» **PROVIDED PASSAGE**
--*--
Running AI on premises with Postgres

View on GitHub | Download latest release | Documentation

Run your database, embeddings, indexes, and retrieval inside your network. Do this when you need data control, stable latency, and clear security boundaries. Keep the system small at first, then add parts as your load grows.

Decide if you should run on premises

Pick on premises when you must control where data lives. Pick it when you must keep traffic private. Pick it when you must hit a strict latency target. Pick it when costs grow with API calls and egress. If you need fast setup for a small pilot, start in cloud, then move the data plane later.

Compliance: HIPAA, GDPR, PCI, residency rules, audit rules
Security: private networks, strict access, limited outbound traffic
Latency: stable p95 and p99, fewer hops
Cost: high volume usage where per call fees add up
Control: standard Postgres and a clear ops surface

Cloud vs on premises, quick view

**Figure:** On premises vs cloud AI comparison

Watch your data movement. In many systems you fetch documents in one place, run embeddings in another, and run vector search in a third place. Each hop adds latency and failure modes. If you keep these steps inside one network, you cut variance and you debug faster.

Architecture overview

Keep the data plane local. Store documents and metadata in Postgres. Store embeddings next to the rows they describe. Build vector indexes in the same database. Run retrieval queries over private links. Expose results through your app services.

Keep three paths clear. Ingest is write heavy. Retrieval is read heavy. Admin work is rare but sensitive. Split these paths by network rules and by roles.
--*--
» **RAW DATA**

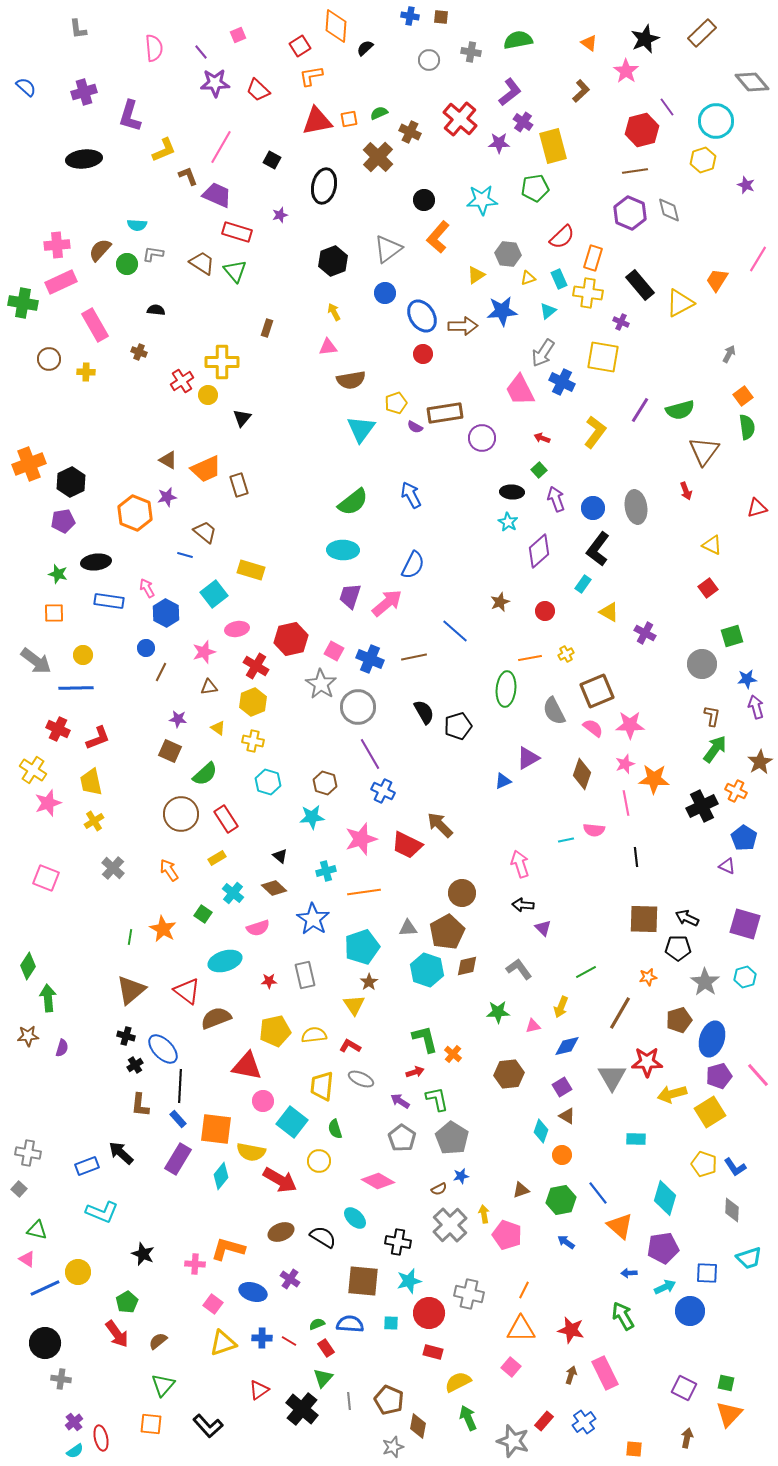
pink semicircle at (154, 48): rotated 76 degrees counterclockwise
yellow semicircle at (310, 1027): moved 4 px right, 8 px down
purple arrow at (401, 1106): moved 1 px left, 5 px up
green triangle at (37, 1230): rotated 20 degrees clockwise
--*--
» **WHAT THIS EXERCISE ASKS**
a) Recast the paragraph beginning "Pick on premises when you must control" from the on-premises Postgres guide as a short bulleted list, keeping all of its main points.
b) Pick up the on-premises Postgres guide after its final sentence and write the next part of it.

» **REPLIES**
a)
Choose on premises when you must:
- Control where data lives
- Keep traffic private
- Meet a strict latency target
- Contain costs that grow with API calls and egress

For fast setup on a small pilot, start in the cloud and move the data plane later.

b)
**Figure:** On premises architecture diagram

Put ingestion on a schedule. Batch it. Keep queries stable. Do not let ad hoc scripts write to the main database. Use a queue or a worker process. Record each run.

What you run

Keep the component list short. Assign an owner to each part. If you cannot name the host and the pager, you are not done.

Postgres with NeuronDB for storage, embeddings, indexes, retrieval
Ingestion workers for cleaning, chunking, and loads
Embedding execution on CPU or GPU, batch jobs, steady throughput
App services that call Postgres and return citations
Monitoring for latency, load, pool use, lag, backups

Deployment patterns

Start simple. Prove retrieval quality. Prove latency. Add resilience only when you need it. Keep changes small so you can reverse them.

Single server

Use this for your first release. You get one host to secure. You get one Postgres instance to tune. You get clear failure handling. Add backups and dashboards before you add more servers.

CREATE EXTENSION neurondb;

CREATE TABLE documents (
    id SERIAL PRIMARY KEY,
  content TEXT NOT NULL,
    embedding vector(384)
);

INSERT INTO documents (content, embedding)
VALUES ('Document content', embed_text('Document content', 'sentence-transformers/all-MiniLM-L6-v2'));

SELECT
  content
FROM documents
ORDER BY embedding <=> embed_text('query', 'sentence-transformers/all-MiniLM-L6-v2')
LIMIT 10;

Add filters early. It keeps results stable. It keeps cost stable. It keeps latency stable.

Data model and chunking

Store chunks, not whole files. Keep the original document id. Store offsets. Store a version. Keep chunk size stable. Start with 300 to 800 tokens per chunk. Start with 50 to 150 token overlap. Measure answer quality. Then change one variable.

CREATE TABLE doc_chunks (
  doc_id BIGINT NOT NULL,
  chunk_id BIGINT GENERATED ALWAYS AS IDENTITY PRIMARY KEY,
  tenant_id TEXT NOT NULL,
  source TEXT,
  content TEXT NOT NULL,
  created_at TIMESTAMPTZ NOT NULL DEFAULT now(),
    embedding vector(384)
);

CREATE INDEX doc_chunks_tenant_doc_idx
  ON doc_chunks (tenant_id, doc_id);

Track a content hash. It lets you skip re embedding on retries. It lets you detect duplicates. Use a text hash or a stable id from your upstream system.

Hybrid search with metadata and vectors

Filter with metadata, then rank by vector distance. Use this per tenant. Use it per source. Use it per time window.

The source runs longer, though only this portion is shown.